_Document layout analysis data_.
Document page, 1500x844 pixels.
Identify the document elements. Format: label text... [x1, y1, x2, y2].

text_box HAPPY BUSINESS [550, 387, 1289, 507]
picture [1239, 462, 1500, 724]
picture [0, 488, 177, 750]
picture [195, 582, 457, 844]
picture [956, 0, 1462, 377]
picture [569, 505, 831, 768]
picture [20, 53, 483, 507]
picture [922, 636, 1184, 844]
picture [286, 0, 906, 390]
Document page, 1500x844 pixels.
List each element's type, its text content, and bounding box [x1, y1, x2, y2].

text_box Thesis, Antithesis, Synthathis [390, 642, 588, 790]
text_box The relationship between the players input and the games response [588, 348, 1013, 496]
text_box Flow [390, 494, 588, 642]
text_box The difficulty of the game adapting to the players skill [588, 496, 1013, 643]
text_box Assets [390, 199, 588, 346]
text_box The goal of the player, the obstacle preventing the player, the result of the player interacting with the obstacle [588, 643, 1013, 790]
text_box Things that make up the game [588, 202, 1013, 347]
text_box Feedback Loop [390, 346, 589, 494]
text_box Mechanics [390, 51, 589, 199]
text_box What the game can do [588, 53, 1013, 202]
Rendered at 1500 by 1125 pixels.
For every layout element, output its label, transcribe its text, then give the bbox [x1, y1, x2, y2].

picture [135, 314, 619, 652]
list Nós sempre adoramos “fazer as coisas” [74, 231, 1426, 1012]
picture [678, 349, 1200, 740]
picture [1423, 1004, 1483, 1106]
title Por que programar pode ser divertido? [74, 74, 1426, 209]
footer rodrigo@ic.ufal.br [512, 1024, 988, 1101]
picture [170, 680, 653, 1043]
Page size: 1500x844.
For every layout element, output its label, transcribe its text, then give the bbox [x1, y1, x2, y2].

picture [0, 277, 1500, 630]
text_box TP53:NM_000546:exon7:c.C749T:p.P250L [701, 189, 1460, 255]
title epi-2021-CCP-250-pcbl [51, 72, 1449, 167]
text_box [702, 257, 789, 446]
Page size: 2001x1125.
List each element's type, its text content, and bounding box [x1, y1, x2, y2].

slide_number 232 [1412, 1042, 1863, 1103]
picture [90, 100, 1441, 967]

_Task item_.
Return each line of the data that contains the string "size".

_Answer box_.
Page size: 1500x844.
Page size: 2001x1125.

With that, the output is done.